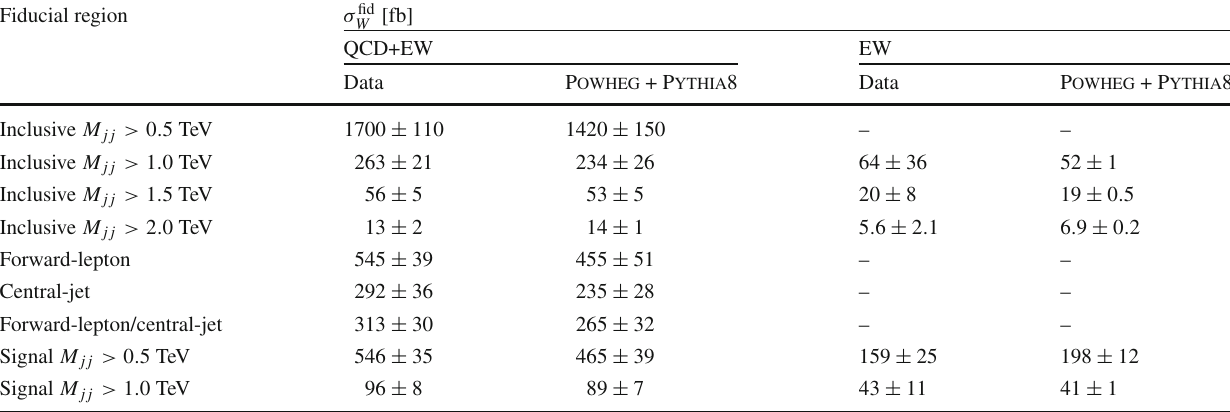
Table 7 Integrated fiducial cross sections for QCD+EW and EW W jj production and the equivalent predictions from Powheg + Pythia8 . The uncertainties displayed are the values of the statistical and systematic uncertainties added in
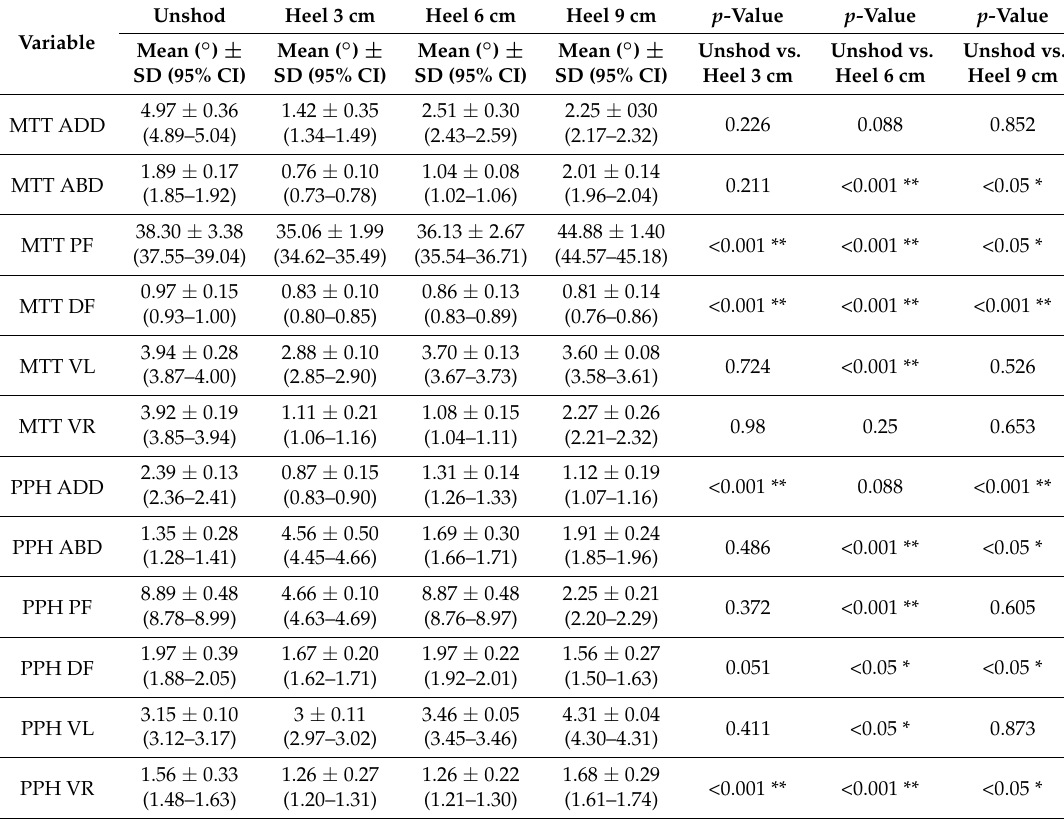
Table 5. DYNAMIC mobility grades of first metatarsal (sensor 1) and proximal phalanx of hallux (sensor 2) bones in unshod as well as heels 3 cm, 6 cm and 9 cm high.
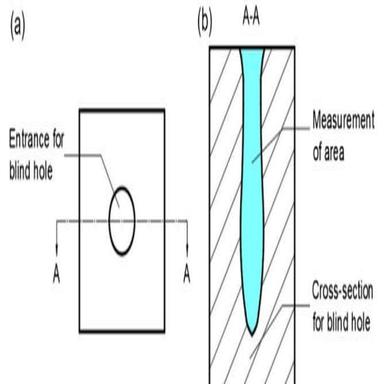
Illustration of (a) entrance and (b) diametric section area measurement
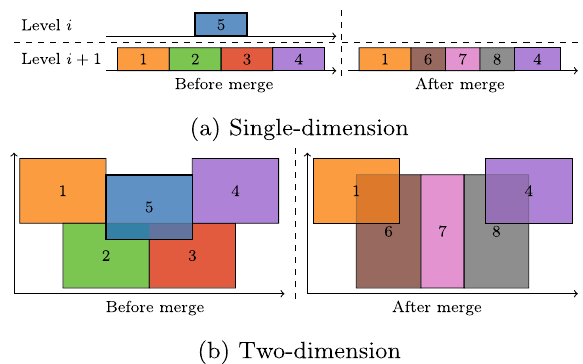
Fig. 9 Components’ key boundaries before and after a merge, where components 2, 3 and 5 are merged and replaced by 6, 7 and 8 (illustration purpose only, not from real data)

==

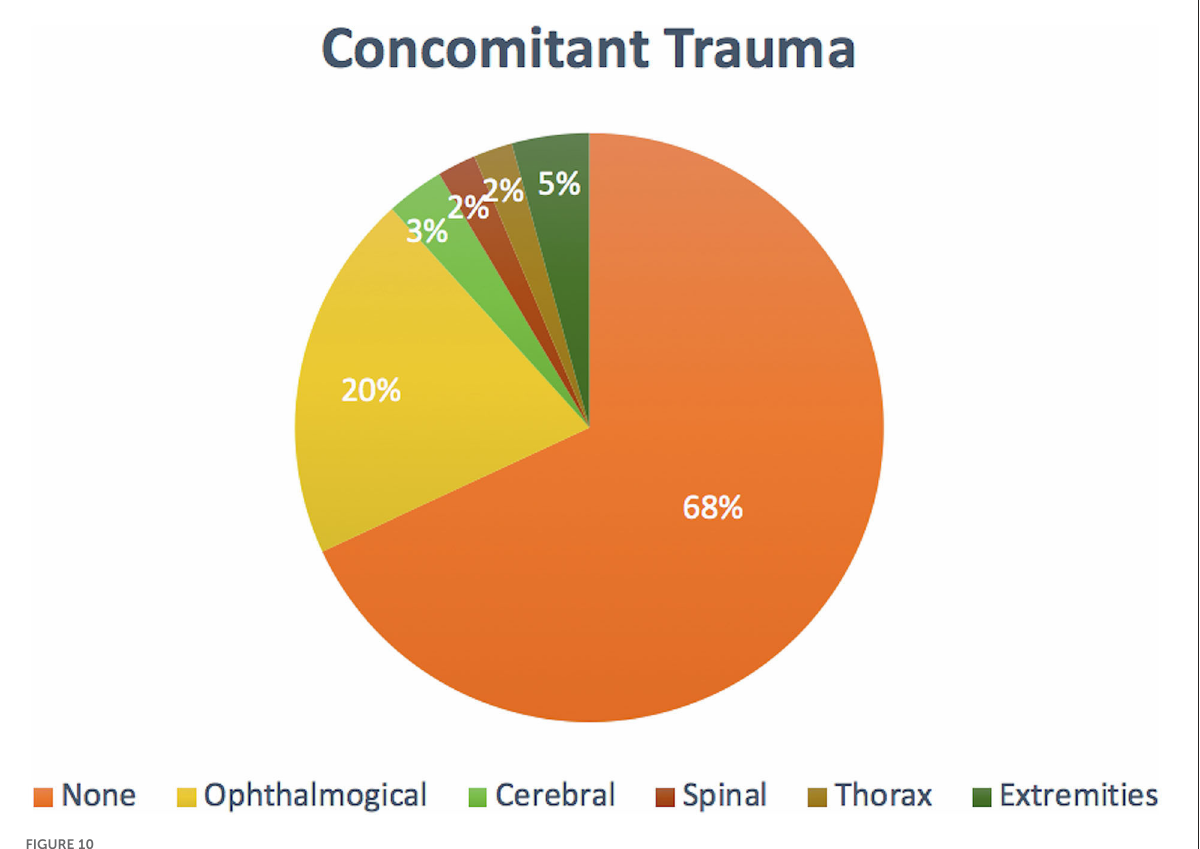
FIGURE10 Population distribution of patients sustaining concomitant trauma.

## DIRECTIONS
The lines to set down run from the line with "Table 5. DYNAMIC" up to and including the line with "Illustration of (a)" in the entries above. Reproduce them exactly, with no pictures.

## EXERCISE SOLUTION
Table 5. DYNAMIC mobility grades of first metatarsal (sensor 1) and proximal phalanx of hallux (sensor 2) bones in unshod as well as heels 3 cm, 6 cm and 9 cm high.
Illustration of (a) entrance and (b) diametric section area measurement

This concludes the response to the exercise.